==== RECORDS PROVIDED

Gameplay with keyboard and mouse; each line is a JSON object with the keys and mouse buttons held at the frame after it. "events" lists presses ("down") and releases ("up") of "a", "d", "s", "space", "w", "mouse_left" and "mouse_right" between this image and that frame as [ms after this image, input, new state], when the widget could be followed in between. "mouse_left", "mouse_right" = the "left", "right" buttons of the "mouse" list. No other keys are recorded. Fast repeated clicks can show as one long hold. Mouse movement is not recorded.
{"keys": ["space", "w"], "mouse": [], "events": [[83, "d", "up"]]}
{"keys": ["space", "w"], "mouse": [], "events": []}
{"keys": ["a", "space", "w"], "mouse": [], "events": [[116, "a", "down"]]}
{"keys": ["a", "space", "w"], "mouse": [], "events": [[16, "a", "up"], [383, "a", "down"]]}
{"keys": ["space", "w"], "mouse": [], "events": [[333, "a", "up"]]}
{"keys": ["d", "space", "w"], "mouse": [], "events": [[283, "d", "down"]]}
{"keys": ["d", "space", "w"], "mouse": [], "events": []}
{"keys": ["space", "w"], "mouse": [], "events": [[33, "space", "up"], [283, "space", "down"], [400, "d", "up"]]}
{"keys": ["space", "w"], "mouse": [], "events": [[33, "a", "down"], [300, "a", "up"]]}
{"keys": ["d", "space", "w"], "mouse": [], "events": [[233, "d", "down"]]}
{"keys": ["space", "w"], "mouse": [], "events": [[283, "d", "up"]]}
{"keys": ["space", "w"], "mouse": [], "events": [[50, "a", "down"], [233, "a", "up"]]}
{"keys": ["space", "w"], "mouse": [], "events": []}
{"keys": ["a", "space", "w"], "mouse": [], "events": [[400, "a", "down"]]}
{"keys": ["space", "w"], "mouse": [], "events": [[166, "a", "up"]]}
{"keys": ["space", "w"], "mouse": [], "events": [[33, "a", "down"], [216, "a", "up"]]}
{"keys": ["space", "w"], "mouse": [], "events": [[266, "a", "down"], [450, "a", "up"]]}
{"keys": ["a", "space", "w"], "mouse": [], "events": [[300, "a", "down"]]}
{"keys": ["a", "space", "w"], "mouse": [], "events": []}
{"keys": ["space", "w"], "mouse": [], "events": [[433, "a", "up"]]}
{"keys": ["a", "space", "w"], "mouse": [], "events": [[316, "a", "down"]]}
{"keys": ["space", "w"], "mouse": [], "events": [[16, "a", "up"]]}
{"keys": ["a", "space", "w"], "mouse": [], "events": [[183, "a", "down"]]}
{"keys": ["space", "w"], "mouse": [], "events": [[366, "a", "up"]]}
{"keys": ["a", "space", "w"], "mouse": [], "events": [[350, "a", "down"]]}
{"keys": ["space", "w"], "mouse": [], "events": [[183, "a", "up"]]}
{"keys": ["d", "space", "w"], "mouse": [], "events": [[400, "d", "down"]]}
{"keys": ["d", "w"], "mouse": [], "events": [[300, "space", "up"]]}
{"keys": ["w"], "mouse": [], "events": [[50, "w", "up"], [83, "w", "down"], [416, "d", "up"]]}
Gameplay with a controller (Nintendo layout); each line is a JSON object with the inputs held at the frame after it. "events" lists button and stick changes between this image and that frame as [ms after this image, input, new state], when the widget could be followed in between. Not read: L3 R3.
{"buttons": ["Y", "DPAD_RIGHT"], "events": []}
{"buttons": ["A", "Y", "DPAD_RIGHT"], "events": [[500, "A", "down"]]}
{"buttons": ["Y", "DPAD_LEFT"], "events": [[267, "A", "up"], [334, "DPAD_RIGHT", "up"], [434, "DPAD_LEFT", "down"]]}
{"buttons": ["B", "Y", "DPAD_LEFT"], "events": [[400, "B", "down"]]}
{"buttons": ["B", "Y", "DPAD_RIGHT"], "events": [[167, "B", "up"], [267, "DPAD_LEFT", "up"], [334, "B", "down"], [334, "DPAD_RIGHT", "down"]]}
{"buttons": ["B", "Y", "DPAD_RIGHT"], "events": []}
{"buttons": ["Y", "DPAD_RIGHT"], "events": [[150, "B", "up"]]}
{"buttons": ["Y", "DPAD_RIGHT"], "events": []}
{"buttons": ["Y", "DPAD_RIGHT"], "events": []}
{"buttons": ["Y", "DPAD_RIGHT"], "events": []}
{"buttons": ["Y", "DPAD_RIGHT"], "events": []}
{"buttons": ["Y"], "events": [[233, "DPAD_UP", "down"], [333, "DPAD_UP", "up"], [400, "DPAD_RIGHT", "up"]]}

========

### TASK PROMPT
Each line of the listing must appear in the answer exactly as above.

### EXERCISE RESPONSE
Gameplay with keyboard and mouse; each line is a JSON object with the keys and mouse buttons held at the frame after it. "events" lists presses ("down") and releases ("up") of "a", "d", "s", "space", "w", "mouse_left" and "mouse_right" between this image and that frame as [ms after this image, input, new state], when the widget could be followed in between. "mouse_left", "mouse_right" = the "left", "right" buttons of the "mouse" list. No other keys are recorded. Fast repeated clicks can show as one long hold. Mouse movement is not recorded.
{"keys": ["space", "w"], "mouse": [], "events": [[83, "d", "up"]]}
{"keys": ["space", "w"], "mouse": [], "events": []}
{"keys": ["a", "space", "w"], "mouse": [], "events": [[116, "a", "down"]]}
{"keys": ["a", "space", "w"], "mouse": [], "events": [[16, "a", "up"], [383, "a", "down"]]}
{"keys": ["space", "w"], "mouse": [], "events": [[333, "a", "up"]]}
{"keys": ["d", "space", "w"], "mouse": [], "events": [[283, "d", "down"]]}
{"keys": ["d", "space", "w"], "mouse": [], "events": []}
{"keys": ["space", "w"], "mouse": [], "events": [[33, "space", "up"], [283, "space", "down"], [400, "d", "up"]]}
{"keys": ["space", "w"], "mouse": [], "events": [[33, "a", "down"], [300, "a", "up"]]}
{"keys": ["d", "space", "w"], "mouse": [], "events": [[233, "d", "down"]]}
{"keys": ["space", "w"], "mouse": [], "events": [[283, "d", "up"]]}
{"keys": ["space", "w"], "mouse": [], "events": [[50, "a", "down"], [233, "a", "up"]]}
{"keys": ["space", "w"], "mouse": [], "events": []}
{"keys": ["a", "space", "w"], "mouse": [], "events": [[400, "a", "down"]]}
{"keys": ["space", "w"], "mouse": [], "events": [[166, "a", "up"]]}
{"keys": ["space", "w"], "mouse": [], "events": [[33, "a", "down"], [216, "a", "up"]]}
{"keys": ["space", "w"], "mouse": [], "events": [[266, "a", "down"], [450, "a", "up"]]}
{"keys": ["a", "space", "w"], "mouse": [], "events": [[300, "a", "down"]]}
{"keys": ["a", "space", "w"], "mouse": [], "events": []}
{"keys": ["space", "w"], "mouse": [], "events": [[433, "a", "up"]]}
{"keys": ["a", "space", "w"], "mouse": [], "events": [[316, "a", "down"]]}
{"keys": ["space", "w"], "mouse": [], "events": [[16, "a", "up"]]}
{"keys": ["a", "space", "w"], "mouse": [], "events": [[183, "a", "down"]]}
{"keys": ["space", "w"], "mouse": [], "events": [[366, "a", "up"]]}
{"keys": ["a", "space", "w"], "mouse": [], "events": [[350, "a", "down"]]}
{"keys": ["space", "w"], "mouse": [], "events": [[183, "a", "up"]]}
{"keys": ["d", "space", "w"], "mouse": [], "events": [[400, "d", "down"]]}
{"keys": ["d", "w"], "mouse": [], "events": [[300, "space", "up"]]}
{"keys": ["w"], "mouse": [], "events": [[50, "w", "up"], [83, "w", "down"], [416, "d", "up"]]}
Gameplay with a controller (Nintendo layout); each line is a JSON object with the inputs held at the frame after it. "events" lists button and stick changes between this image and that frame as [ms after this image, input, new state], when the widget could be followed in between. Not read: L3 R3.
{"buttons": ["Y", "DPAD_RIGHT"], "events": []}
{"buttons": ["A", "Y", "DPAD_RIGHT"], "events": [[500, "A", "down"]]}
{"buttons": ["Y", "DPAD_LEFT"], "events": [[267, "A", "up"], [334, "DPAD_RIGHT", "up"], [434, "DPAD_LEFT", "down"]]}
{"buttons": ["B", "Y", "DPAD_LEFT"], "events": [[400, "B", "down"]]}
{"buttons": ["B", "Y", "DPAD_RIGHT"], "events": [[167, "B", "up"], [267, "DPAD_LEFT", "up"], [334, "B", "down"], [334, "DPAD_RIGHT", "down"]]}
{"buttons": ["B", "Y", "DPAD_RIGHT"], "events": []}
{"buttons": ["Y", "DPAD_RIGHT"], "events": [[150, "B", "up"]]}
{"buttons": ["Y", "DPAD_RIGHT"], "events": []}
{"buttons": ["Y", "DPAD_RIGHT"], "events": []}
{"buttons": ["Y", "DPAD_RIGHT"], "events": []}
{"buttons": ["Y", "DPAD_RIGHT"], "events": []}
{"buttons": ["Y"], "events": [[233, "DPAD_UP", "down"], [333, "DPAD_UP", "up"], [400, "DPAD_RIGHT", "up"]]}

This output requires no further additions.